There is something in us that accompanies us throughout our existence, walking alongside us in the new places we visit and in those we wanted to return to. It is a baggage that makes us special because it has the shape of dreams, hopes and above all things to which we are linked and that we decide to take with us when we leave.
That suitcase contains the emotions that make us vibrate from the depths of ourselves, as well as the people who trigger them. It is not an easy baggage to observe but it is there, it comes and goes at the rhythm of our every step, saying a lot of who we are.
The things we are attached to make us emotionally and spiritually unique, they represent our personal relationships and at the same time the degree of affective attachment we maintain in them. For this reason, we like to share our experiences with loved ones we part with when we leave:
Affection and NOT goodbyes
We arrive at the station, head to the airport or set foot in the car, ready to face a new adventure. It doesn’t matter if it lasts for months, years or even hours, our baggage will always be the same.
When we pack the suitcase, we fill it with items that we believe will be useful: clothes, electronic devices, documents and, if the journey is long, even memories – such as photos or postcards. After that, here comes goodbye time.
They call them “goodbyes” for no reason, as if we are leaving behind the people who remain and who do not come with us physically. But we don’t really let go, we don’t abandon, we don’t detach ourselves from those people.

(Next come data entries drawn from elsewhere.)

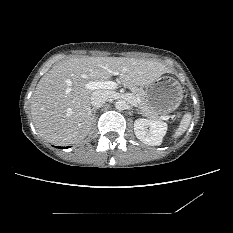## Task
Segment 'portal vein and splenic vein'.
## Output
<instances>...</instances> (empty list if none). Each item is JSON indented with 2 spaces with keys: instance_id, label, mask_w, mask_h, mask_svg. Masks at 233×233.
<instances>
[{
  "instance_id": "portal-vein-and-splenic-vein-1",
  "label": "portal vein and splenic vein",
  "mask_w": 233,
  "mask_h": 233,
  "mask_svg": "<svg viewBox=\"0 0 233 233\" xmlns=\"http://www.w3.org/2000/svg\"><path fill=\"white\" fill-rule=\"evenodd\" d=\"M86 88L89 90H98V89H115L117 88V83L113 81H92L86 84ZM139 103V98H136L135 104ZM162 119L167 120V117H162Z\"/></svg>"
}]
</instances>
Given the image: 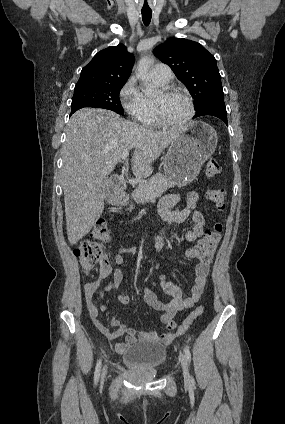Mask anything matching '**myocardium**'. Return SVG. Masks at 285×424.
I'll use <instances>...</instances> for the list:
<instances>
[{"label":"myocardium","mask_w":285,"mask_h":424,"mask_svg":"<svg viewBox=\"0 0 285 424\" xmlns=\"http://www.w3.org/2000/svg\"><path fill=\"white\" fill-rule=\"evenodd\" d=\"M162 93L166 97L172 96V95H181V96L185 97L188 104H189V113H188L187 117L180 123L168 122L165 119V117L163 116L160 103L157 102V101H154L155 116H156V119H157L159 125H161L162 127H165V128L175 129V130L182 129V128L186 127L191 122L193 117L195 116V105H194V101H193L192 96L189 93H187L186 91H184L182 89H178V88H166L162 91Z\"/></svg>","instance_id":"myocardium-1"}]
</instances>
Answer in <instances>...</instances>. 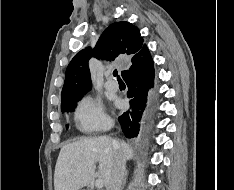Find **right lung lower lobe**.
Masks as SVG:
<instances>
[{
    "instance_id": "98d812e1",
    "label": "right lung lower lobe",
    "mask_w": 234,
    "mask_h": 190,
    "mask_svg": "<svg viewBox=\"0 0 234 190\" xmlns=\"http://www.w3.org/2000/svg\"><path fill=\"white\" fill-rule=\"evenodd\" d=\"M122 77L128 85L130 108L118 120L124 135L133 138L139 133V121L146 106L148 90L153 87L154 82V65L148 48L136 57Z\"/></svg>"
}]
</instances>
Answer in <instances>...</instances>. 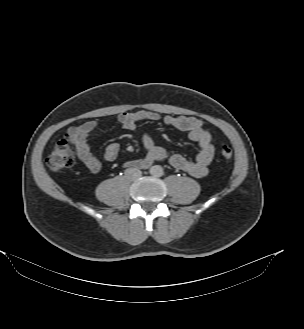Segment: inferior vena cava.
<instances>
[{"label": "inferior vena cava", "mask_w": 304, "mask_h": 329, "mask_svg": "<svg viewBox=\"0 0 304 329\" xmlns=\"http://www.w3.org/2000/svg\"><path fill=\"white\" fill-rule=\"evenodd\" d=\"M142 175V172L137 168H128L125 170V176L129 180H137Z\"/></svg>", "instance_id": "1"}]
</instances>
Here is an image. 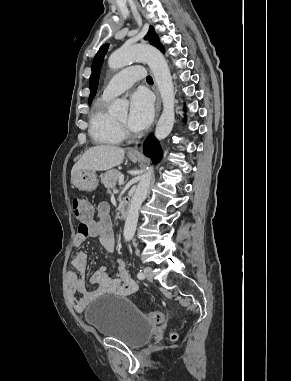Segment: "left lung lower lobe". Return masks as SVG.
Instances as JSON below:
<instances>
[{
  "instance_id": "obj_1",
  "label": "left lung lower lobe",
  "mask_w": 291,
  "mask_h": 381,
  "mask_svg": "<svg viewBox=\"0 0 291 381\" xmlns=\"http://www.w3.org/2000/svg\"><path fill=\"white\" fill-rule=\"evenodd\" d=\"M143 153L152 159L153 163H157L161 158V148L159 142L150 134L143 145Z\"/></svg>"
}]
</instances>
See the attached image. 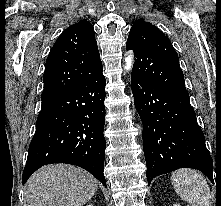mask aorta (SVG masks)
<instances>
[{"label":"aorta","mask_w":221,"mask_h":206,"mask_svg":"<svg viewBox=\"0 0 221 206\" xmlns=\"http://www.w3.org/2000/svg\"><path fill=\"white\" fill-rule=\"evenodd\" d=\"M125 69L126 70H130L132 68V65H133V55L131 53H129L127 55V57L125 58Z\"/></svg>","instance_id":"762f6f07"}]
</instances>
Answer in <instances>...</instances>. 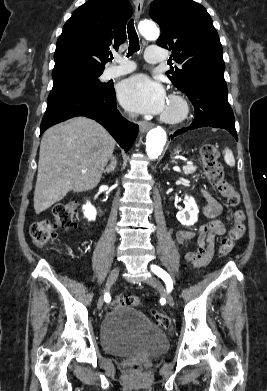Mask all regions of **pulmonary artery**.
Wrapping results in <instances>:
<instances>
[{
	"label": "pulmonary artery",
	"mask_w": 267,
	"mask_h": 391,
	"mask_svg": "<svg viewBox=\"0 0 267 391\" xmlns=\"http://www.w3.org/2000/svg\"><path fill=\"white\" fill-rule=\"evenodd\" d=\"M146 60L149 63H159L166 59L164 51L158 46H150L146 50ZM115 60L119 65L109 68L106 71L107 78H115L125 74H128L135 70V64L125 58L116 56Z\"/></svg>",
	"instance_id": "obj_1"
}]
</instances>
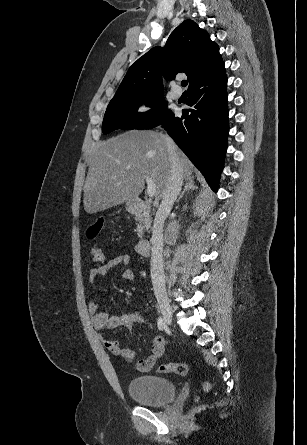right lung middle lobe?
<instances>
[{"instance_id": "right-lung-middle-lobe-1", "label": "right lung middle lobe", "mask_w": 307, "mask_h": 445, "mask_svg": "<svg viewBox=\"0 0 307 445\" xmlns=\"http://www.w3.org/2000/svg\"><path fill=\"white\" fill-rule=\"evenodd\" d=\"M141 104L153 109L139 113L137 109ZM166 106L163 93L113 99L105 112L102 131L108 134L116 129L154 128L172 114Z\"/></svg>"}]
</instances>
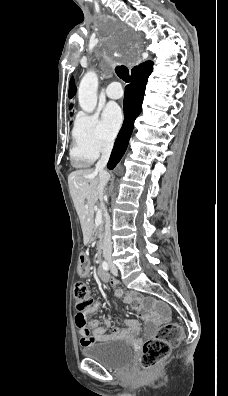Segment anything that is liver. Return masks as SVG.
<instances>
[{
	"instance_id": "obj_1",
	"label": "liver",
	"mask_w": 228,
	"mask_h": 396,
	"mask_svg": "<svg viewBox=\"0 0 228 396\" xmlns=\"http://www.w3.org/2000/svg\"><path fill=\"white\" fill-rule=\"evenodd\" d=\"M99 180V172L93 169L76 170L68 176L70 194L80 219L85 242L91 234L95 203L98 199L102 200L98 191Z\"/></svg>"
}]
</instances>
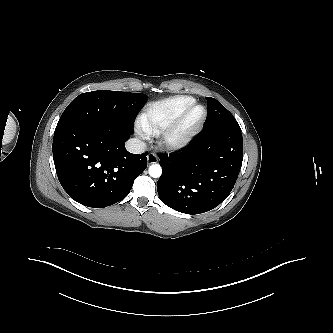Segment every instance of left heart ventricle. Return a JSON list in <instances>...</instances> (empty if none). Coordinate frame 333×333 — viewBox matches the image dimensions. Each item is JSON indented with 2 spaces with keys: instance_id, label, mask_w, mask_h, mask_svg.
<instances>
[{
  "instance_id": "b2bd125f",
  "label": "left heart ventricle",
  "mask_w": 333,
  "mask_h": 333,
  "mask_svg": "<svg viewBox=\"0 0 333 333\" xmlns=\"http://www.w3.org/2000/svg\"><path fill=\"white\" fill-rule=\"evenodd\" d=\"M202 113L201 108H196L189 117V123L196 121Z\"/></svg>"
}]
</instances>
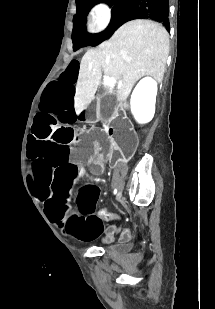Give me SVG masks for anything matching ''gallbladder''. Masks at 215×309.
<instances>
[{
	"mask_svg": "<svg viewBox=\"0 0 215 309\" xmlns=\"http://www.w3.org/2000/svg\"><path fill=\"white\" fill-rule=\"evenodd\" d=\"M118 106V100L116 94H113V92H106L104 96H101L99 100V110L103 116H111V114H114L115 108Z\"/></svg>",
	"mask_w": 215,
	"mask_h": 309,
	"instance_id": "gallbladder-1",
	"label": "gallbladder"
}]
</instances>
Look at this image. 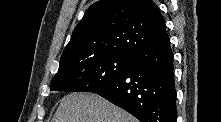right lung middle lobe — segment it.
Masks as SVG:
<instances>
[{
	"label": "right lung middle lobe",
	"mask_w": 221,
	"mask_h": 122,
	"mask_svg": "<svg viewBox=\"0 0 221 122\" xmlns=\"http://www.w3.org/2000/svg\"><path fill=\"white\" fill-rule=\"evenodd\" d=\"M131 60L128 56L108 55L70 66L54 76L51 91L92 92L121 76Z\"/></svg>",
	"instance_id": "1"
}]
</instances>
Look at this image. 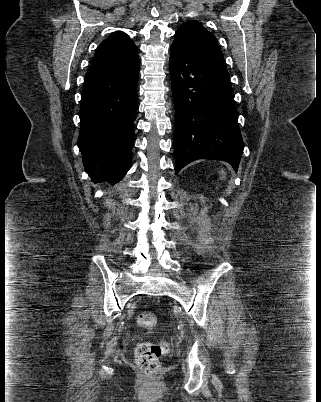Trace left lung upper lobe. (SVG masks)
<instances>
[{"label": "left lung upper lobe", "instance_id": "1", "mask_svg": "<svg viewBox=\"0 0 321 402\" xmlns=\"http://www.w3.org/2000/svg\"><path fill=\"white\" fill-rule=\"evenodd\" d=\"M173 44L196 54L223 60L216 38L198 21L182 24L175 33Z\"/></svg>", "mask_w": 321, "mask_h": 402}]
</instances>
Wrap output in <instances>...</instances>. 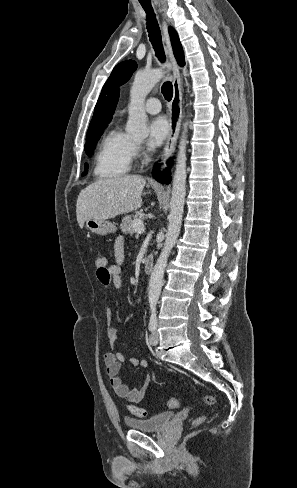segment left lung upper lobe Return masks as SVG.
Listing matches in <instances>:
<instances>
[{"label":"left lung upper lobe","instance_id":"5c2ea615","mask_svg":"<svg viewBox=\"0 0 297 488\" xmlns=\"http://www.w3.org/2000/svg\"><path fill=\"white\" fill-rule=\"evenodd\" d=\"M169 35L171 38V43L173 46V51L175 58L177 59V62L180 66H183L185 64L184 61V53L183 49L181 46V43L179 41L178 35L176 31L172 28L169 27ZM137 65L136 62L132 60H127L124 62L119 63L112 71L110 77L104 84L100 97L97 101L96 106L102 101L104 96L114 87L118 85H122L125 82H127L130 77L132 76V73L136 70Z\"/></svg>","mask_w":297,"mask_h":488}]
</instances>
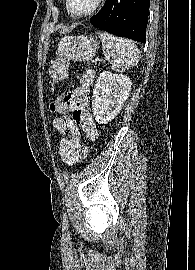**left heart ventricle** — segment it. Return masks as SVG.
<instances>
[{"label":"left heart ventricle","mask_w":195,"mask_h":270,"mask_svg":"<svg viewBox=\"0 0 195 270\" xmlns=\"http://www.w3.org/2000/svg\"><path fill=\"white\" fill-rule=\"evenodd\" d=\"M97 0H70V8L76 14H84L91 10Z\"/></svg>","instance_id":"1"}]
</instances>
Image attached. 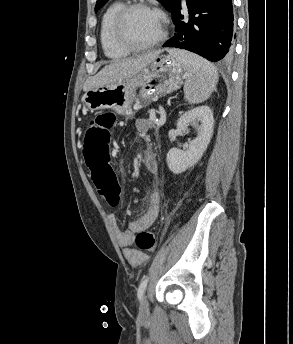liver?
<instances>
[{"mask_svg":"<svg viewBox=\"0 0 293 344\" xmlns=\"http://www.w3.org/2000/svg\"><path fill=\"white\" fill-rule=\"evenodd\" d=\"M161 51L146 53L137 57L116 60L103 67L96 75L88 77L83 91L103 86H115L133 77L144 69Z\"/></svg>","mask_w":293,"mask_h":344,"instance_id":"6515ba94","label":"liver"}]
</instances>
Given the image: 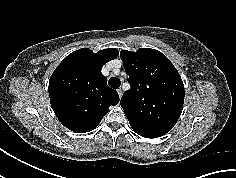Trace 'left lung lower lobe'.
Listing matches in <instances>:
<instances>
[{"instance_id":"obj_1","label":"left lung lower lobe","mask_w":236,"mask_h":178,"mask_svg":"<svg viewBox=\"0 0 236 178\" xmlns=\"http://www.w3.org/2000/svg\"><path fill=\"white\" fill-rule=\"evenodd\" d=\"M141 136V135H140ZM142 137H145V136H142ZM145 138H154V137H145Z\"/></svg>"}]
</instances>
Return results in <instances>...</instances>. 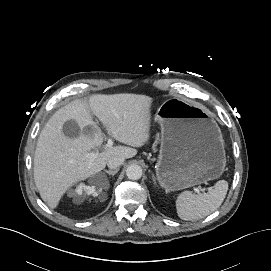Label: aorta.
Returning <instances> with one entry per match:
<instances>
[{
	"mask_svg": "<svg viewBox=\"0 0 271 271\" xmlns=\"http://www.w3.org/2000/svg\"><path fill=\"white\" fill-rule=\"evenodd\" d=\"M126 175L130 180H138L142 177V168L139 165L132 164L127 167Z\"/></svg>",
	"mask_w": 271,
	"mask_h": 271,
	"instance_id": "obj_1",
	"label": "aorta"
}]
</instances>
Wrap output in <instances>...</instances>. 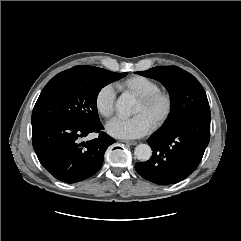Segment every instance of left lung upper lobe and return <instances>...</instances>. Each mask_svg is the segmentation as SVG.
I'll return each instance as SVG.
<instances>
[{"label":"left lung upper lobe","instance_id":"obj_1","mask_svg":"<svg viewBox=\"0 0 241 241\" xmlns=\"http://www.w3.org/2000/svg\"><path fill=\"white\" fill-rule=\"evenodd\" d=\"M160 81L171 97V114L162 130L174 129L189 120L210 116L206 93L199 81L177 66H159L136 72Z\"/></svg>","mask_w":241,"mask_h":241}]
</instances>
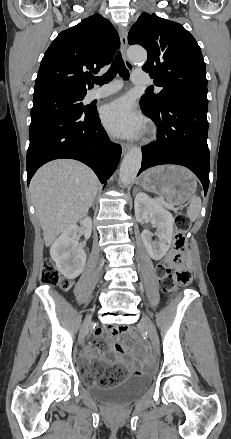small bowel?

We all know why passenger farewells hurt so much. Because in that airport, in that train station, we are turning our backs on someone in the hope that they will come back to hug us as soon as possible. Those goodbyes are hard to face because after all they have never been such: they are only special brackets of an affection that will continue over time. Their memory will shelter us from the cold wherever we are, protecting us from emptiness and loneliness.
Affection is hidden in the farewells
Leaving and leaving home is a very courageous act as it means throwing ourselves into an adventure for which we have no experience. And as if that weren’t enough, we won’t have the people who usually help us when we have a problem by our side.
When the journey becomes long, the baggage that we had filled with what we are linked to and that has accompanied us since the beginning of the adventure, slowly begins to reveal its content. In other words, we realize that perhaps some of those goodbyes weren’t entirely transient or that we put people in them we didn’t even know about.
Here we are going to remove and add elements from our luggage, until we realize that, after all, there was no room for everything, that it was not the material objects that made it so heavy and that, the more weight it bears, the more becomes solid.
The emotional baggage is the heaviest
After reflecting on these aspects for a long time, we will understand that moving to a new place does not mean leaving home: it does not reside in any physical place, it is within us. When we return, we will look at those to whom we said “see you soon” and we will understand that they are their home , the essence .
We reunite again with the people we care about and who have always been with us, adding however all those we bring with us from the journey from which we have just returned. After all, there will always be a glass of wine waiting for us from that friend we met in Spain, a hug to return to that university friend, a conversation to resume with the stranger we met in Geneva, whose memory accompanies us in the days of rain…
All this will form the baggage through which we will show ourselves to others: we will not talk about the clothes we brought, but about the people whose memory we carry with us. It is only a demonstration of the fact that love and affection are small fragments embedded in our heart, as well as in that of others. Invisible, they unite us and give meaning to our lives.